----- Exercise material -----

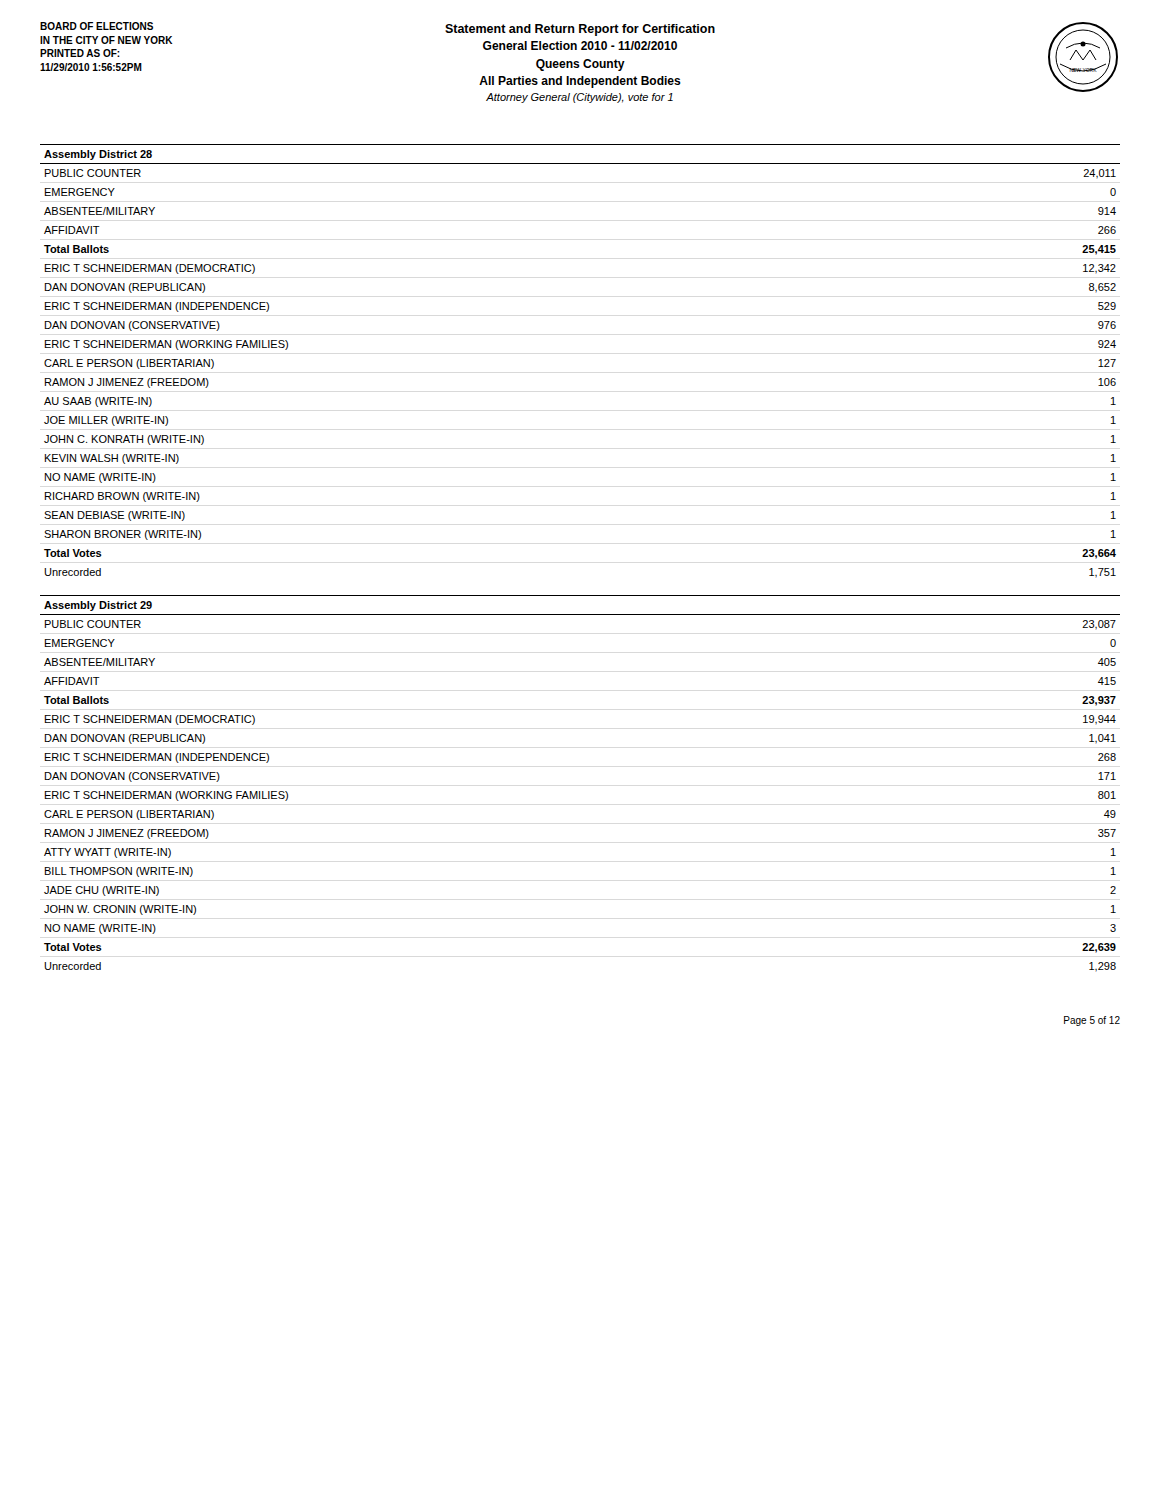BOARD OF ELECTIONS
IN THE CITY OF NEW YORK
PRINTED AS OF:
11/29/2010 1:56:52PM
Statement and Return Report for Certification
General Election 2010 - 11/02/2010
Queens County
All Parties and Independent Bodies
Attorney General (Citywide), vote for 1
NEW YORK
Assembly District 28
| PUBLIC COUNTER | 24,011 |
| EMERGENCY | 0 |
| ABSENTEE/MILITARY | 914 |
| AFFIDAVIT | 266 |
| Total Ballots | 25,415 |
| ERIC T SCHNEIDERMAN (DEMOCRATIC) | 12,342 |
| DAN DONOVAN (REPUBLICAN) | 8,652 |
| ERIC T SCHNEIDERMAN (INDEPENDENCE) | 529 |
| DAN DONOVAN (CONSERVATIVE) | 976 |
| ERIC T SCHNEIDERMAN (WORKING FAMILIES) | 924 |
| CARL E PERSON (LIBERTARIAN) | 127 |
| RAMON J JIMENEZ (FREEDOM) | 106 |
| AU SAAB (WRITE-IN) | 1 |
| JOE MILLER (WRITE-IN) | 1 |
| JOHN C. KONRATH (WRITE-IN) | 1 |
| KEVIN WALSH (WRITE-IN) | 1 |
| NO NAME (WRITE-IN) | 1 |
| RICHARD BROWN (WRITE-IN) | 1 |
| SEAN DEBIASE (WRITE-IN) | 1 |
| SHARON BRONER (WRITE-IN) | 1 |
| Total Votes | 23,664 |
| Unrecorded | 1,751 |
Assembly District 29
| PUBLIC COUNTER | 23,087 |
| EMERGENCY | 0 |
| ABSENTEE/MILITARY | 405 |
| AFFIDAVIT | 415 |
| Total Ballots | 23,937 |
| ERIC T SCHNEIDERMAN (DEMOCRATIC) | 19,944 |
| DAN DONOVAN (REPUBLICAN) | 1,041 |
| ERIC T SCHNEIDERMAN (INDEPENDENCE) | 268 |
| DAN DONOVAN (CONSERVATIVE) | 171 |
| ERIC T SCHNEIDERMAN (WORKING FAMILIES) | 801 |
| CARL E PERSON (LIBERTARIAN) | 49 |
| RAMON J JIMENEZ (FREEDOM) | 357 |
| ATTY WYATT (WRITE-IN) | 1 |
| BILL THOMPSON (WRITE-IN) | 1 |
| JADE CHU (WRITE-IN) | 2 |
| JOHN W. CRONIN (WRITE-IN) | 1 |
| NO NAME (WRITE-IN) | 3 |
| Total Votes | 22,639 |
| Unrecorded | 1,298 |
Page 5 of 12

-----

• [Exercise]
Go through the records above and copy every line holding the word "JIMENEZ".

• [Solved problem]
| RAMON J JIMENEZ (FREEDOM) | 106 |
| RAMON J JIMENEZ (FREEDOM) | 357 |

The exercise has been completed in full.